EXERCISE:
Search the entries for the line containing "eshop/Lageplan". Repeat it, then every line after it, exactly through the final line.

[Data entries]
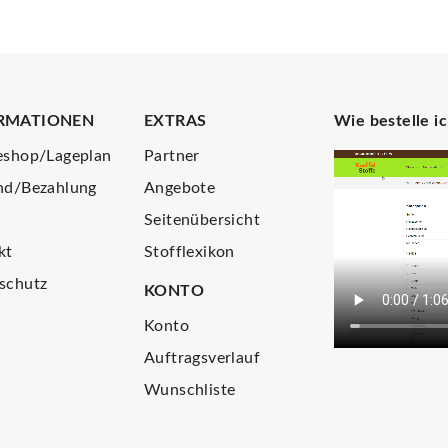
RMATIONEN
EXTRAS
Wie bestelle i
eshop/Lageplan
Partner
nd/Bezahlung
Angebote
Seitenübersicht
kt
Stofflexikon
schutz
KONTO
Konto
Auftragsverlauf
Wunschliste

RESPONSE TO THIS EXERCISE:
eshop/Lageplan
Partner
nd/Bezahlung
Angebote
Seitenübersicht
kt
Stofflexikon
schutz
KONTO
Konto
Auftragsverlauf
Wunschliste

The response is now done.